Sunday, November 8, 2009

Math Abdicates the Ego

There's this French club, founded in the 60's, for writers, The Oulipo, where artists developed all these weird constraints and limitations in order to help their writing find a new or bizarre voice. Members include Italo Calvino, Georges Perec and Raymond Queneau. Oulipo stands for “Ouvroir de Littérature Potentielle/Potential Literature Workshop.” They were fans of things like lipograms (works excluding such and such letter [lipogram in e, lipogram in g]), palindromes, Snowball (A poem in which each line is a single word, and each successive word is one letter longer) and, my personal favorite, the n+7. This is a poem in which the author takes an old poem and replaces each noun with a noun seven dictionary entries away form the first.

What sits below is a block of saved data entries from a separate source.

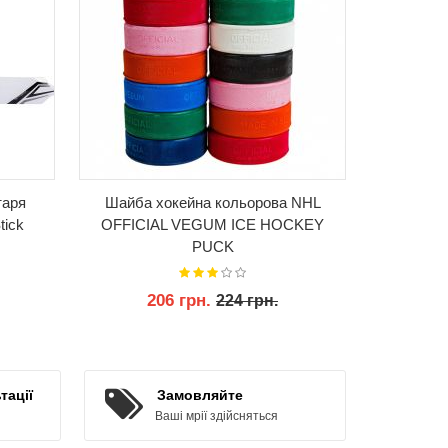
таря
Шайба хокейна кольорова NHL
Налокітни
tick
OFFICIAL VEGUM ICE HOCKEY
Pro Juni
PUCK
206 грн.
50
224 грн.
КУПИТИ
тації
Замовляйте
Ваші мрії здійсняться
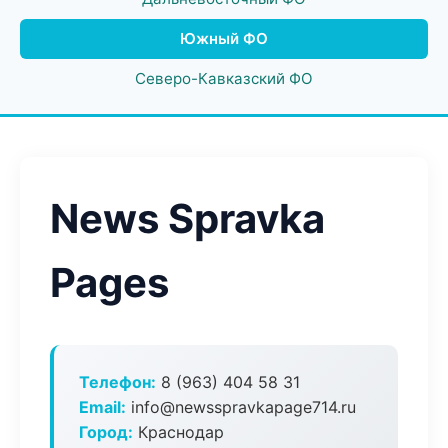
Южный ФО
Северо-Кавказский ФО
News Spravka
Pages
Телефон:
8 (963) 404 58 31
Email:
info@newsspravkapage714.ru
Город:
Краснодар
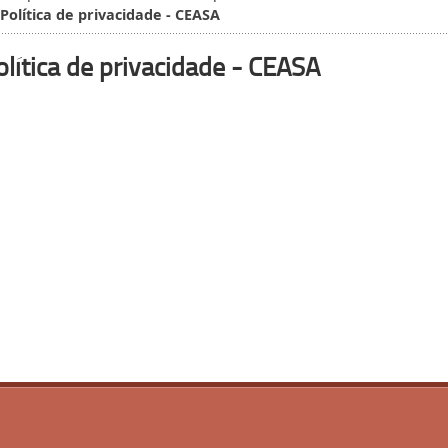
Política de privacidade - CEASA
olítica de privacidade - CEASA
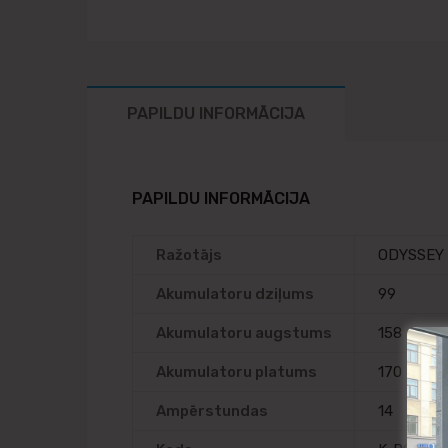
PAPILDU INFORMĀCIJA
PAPILDU INFORMĀCIJA
Ražotājs
ODYSSEY
Akumulatoru dziļums
99
Akumulatoru augstums
158
Akumulatoru platums
170
Ampērstundas
14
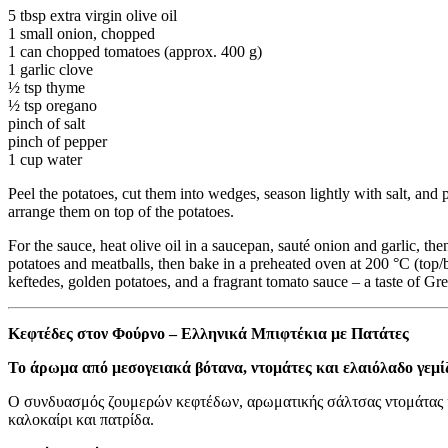
5 tbsp extra virgin olive oil
1 small onion, chopped
1 can chopped tomatoes (approx. 400 g)
1 garlic clove
½ tsp thyme
½ tsp oregano
pinch of salt
pinch of pepper
1 cup water
Peel the potatoes, cut them into wedges, season lightly with salt, and 
arrange them on top of the potatoes.
For the sauce, heat olive oil in a saucepan, sauté onion and garlic, 
potatoes and meatballs, then bake in a preheated oven at 200 °C (top/b
keftedes, golden potatoes, and a fragrant tomato sauce – a taste of Gre
Κεφτέδες στον Φούρνο – Ελληνικά Μπιφτέκια με Πατάτες
Το άρωμα από μεσογειακά βότανα, ντομάτες και ελαιόλαδο γεμίζ
Ο συνδυασμός ζουμερών κεφτέδων, αρωματικής σάλτσας ντομάτας κα
καλοκαίρι και πατρίδα.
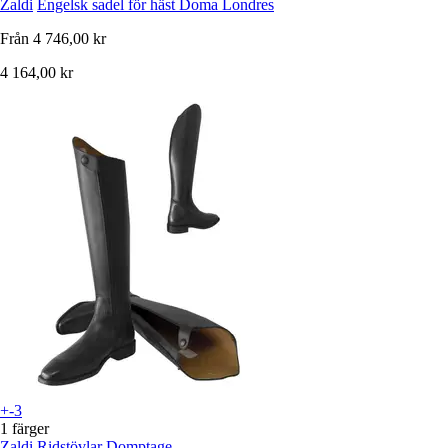
Zaldi
Engelsk sadel för häst Doma Londres
Från
4 746,00 kr
4 164,00 kr
+-3
1 färger
Zaldi
Ridstövlar Domptage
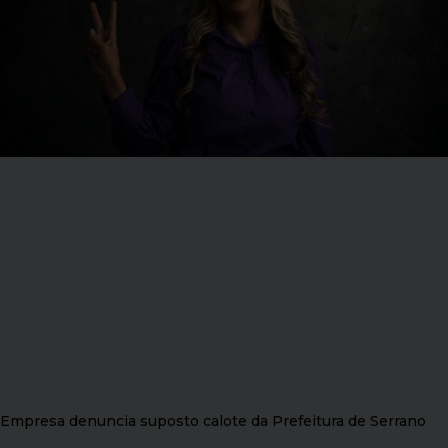
Empresa denuncia suposto calote da Prefeitura de Serrano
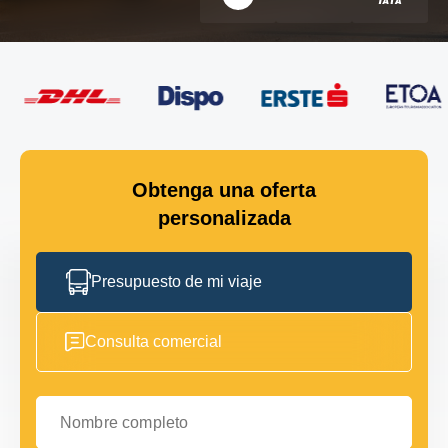
Obtenga una oferta
personalizada
Presupuesto de mi viaje
Consulta comercial
Nombre completo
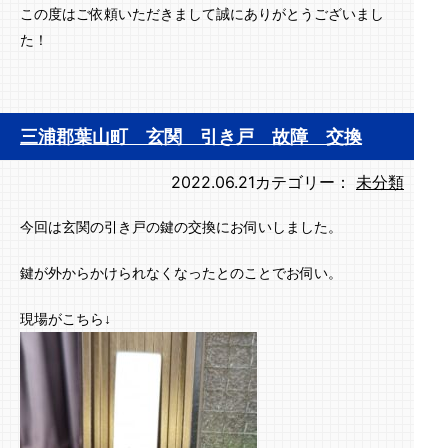
この度はご依頼いただきまして誠にありがとうございまし
た！
三浦郡葉山町 玄関 引き戸 故障 交換
2022.06.21
カテゴリー：
未分類
今回は玄関の引き戸の鍵の交換にお伺いしました。
鍵が外からかけられなくなったとのことでお伺い。
現場がこちら↓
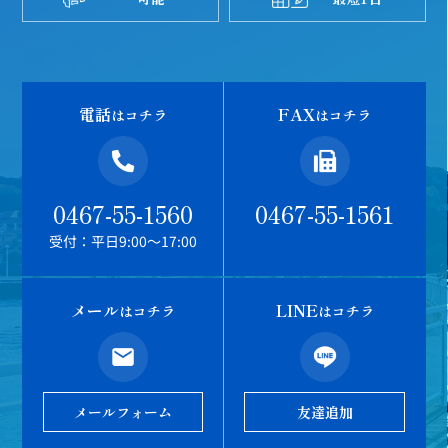
電話
FAX
はコチラ
はコチラ
0467-55-1560
0467-55-1561
受付：平日9:00～17:00
メール
LINE
はコチラ
はコチラ
メールフォーム
友達追加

For example:

To see a World in a Grain of Sand
And a Heaven in a Wild Flower
Hold Infinity in the palm of your hand
And Eternity in an hour.

becomes

To see a Worm in a Grampus of Sandblast
And a Hebe in a Wild Flu
Hold inflow in the palsy of your hangar
And Ethos in an housefly.

I find something really fascinating about this technique in that there is nothing the author adds to the poem whatsoever, outside of implementing the function. Some results are really astounding, but mostly the technique pumps out lines of poetry (or potential prose) that are mathematical functions that are, in the realm of art, beyond chaotic. It's brilliant, really. The process yield's strange, original lines that only a computing machine could create. I'm reminded of Deep Blue versus Kasparov. This was the fateful chess match between the world champion and the IBM computer. Kasparov claimed that the computer used moves that no one could have predicted: moves that were so strange and bizarre that it was nearly impossible to play as he ever had before. Maybe the age of artistic computers isn't so far off. Our art may be made up of simpler functions than we think.


Considering the beautiful world of fractals and other indifferent, mathematical art, maybe it is time for us to make some room for the robot da Vinchi?